Who will discipline the Long Island Power Authority?
The Long Island Power Authority (LIPA) has done a dismal job of restoring power for its customers after Hurricane Sandy. According to the New York Times, “[t]he bungling of the storm has called into question the Authority’s very future.”
There are three powerful forces descending on LIPA now, the credit raters, bond investors and New York Governor Andrew Cuomo. It seems like discipline is long overdue. The Albany Times-Union blog Capitol Confidential dug around in its archives about previous attempts of the Cuomo administration to audit what is happening at LIPA:
While the audit is directed at LIPA’s costs to customers, the quality of its performance comes up in the accompanying press release. From the list of concerns to be addressed:
- Questionable charges, including passing on approximately $33 million in charges to ratepayers for recovery from a storm that never happened
- The American Consumer Satisfaction Index gave LIPA the lowest customer satisfaction rating among municipal-owned utilities in the nation, underscoring an overall dissatisfaction with the power utility
Muniland seems to smell that something isn’t right with the disaster that is LIPA, and it seems like a big sell-off of LIPA bonds is starting to happen. Today the Municipal Securities Rulemaking Board reported on their EMMA site that LIPA bonds had traded 425 times on Wednesday, up from 407 trades on Tuesday, 133 trades last Friday and 119 trades last Thursday. Dan Berger, of Thomson Reuters Municipal Market Data, said that spreads on LIPA bonds have widened 5-10 basis points over the MMD AAA benchmark, while most municipal securities have narrowed.
In plain English: Investors are selling LIPA bonds at an accelerating pace, while demand for the rest of muniland strengthens. In muniland, LIPA is not very electric.
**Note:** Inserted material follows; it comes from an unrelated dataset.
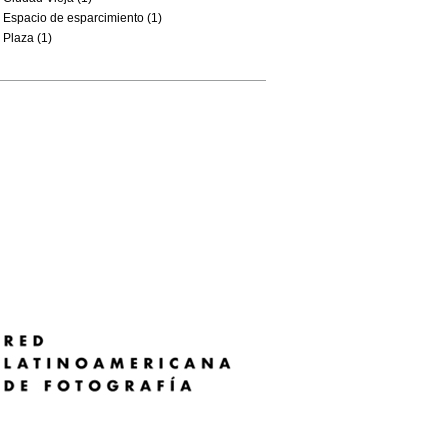
Espacio de esparcimiento (1)
Plaza (1)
The credit rating agencies are not too thrilled with LIPA either. Fitch issued a report today titled “Most Fitch-Rated Public Entities Unfazed by Sandy” (emphasis mine):
In our view, the effect on the public power sector will also be minimal, with the exception of the Long Island Power Authority (Rating Outlook revised to Negative from Stable on Nov. 12, 2012). In the short run, we expect most issuers to utilize cash reserves and short-term borrowing to fund initial storm costs until FEMA funds and insurance payments are received. Over the longer term, gaps in external funding may result in a need to increase electricity rates. Should rate increases prove to be politically untenable, negative rating actions could result.
Standing over in the third corner, New York Governor Andrew Cuomo, who seems to bear some responsibility for LIPA’s weak management, also seems really unhappy according to the New York Times:
Senior officials, including Gov. Andrew M. Cuomo, have excoriated the authority [LIPA], but in the past, they have paid little attention to its management.
The authority has not had a permanent chief executive for two years. Five spots on the 15-member board are vacant, 3 of which are Mr. Cuomo’s to fill.
The authority’s chairman, Howard E. Steinberg, has stayed on past an expired term. He was originally appointed by Gov. George E. Pataki, who left office almost six years ago.
Trying to fend off attacks on his oversight of the Long Island Power Authority, Mr. Cuomo on Tuesday established a high-level panel, called a Moreland Commission, to investigate how utilities across New York, including the authority, handled Hurricane Sandy and other storms.
He also revived a proposal that he made in his 2010 campaign to combine the authority with other state energy agencies, but has not ruled out privatizing the authority. “I don’t believe you can fix it,” he said. “I believe it has to be overhauled and you need a new system.”
The bond markets and state government are executing their proper roles, although a bit late. Weak public institutions are often resistant to change, but someone must force reform on LIPA. If not, another Sandy might just shut down LIPA for good.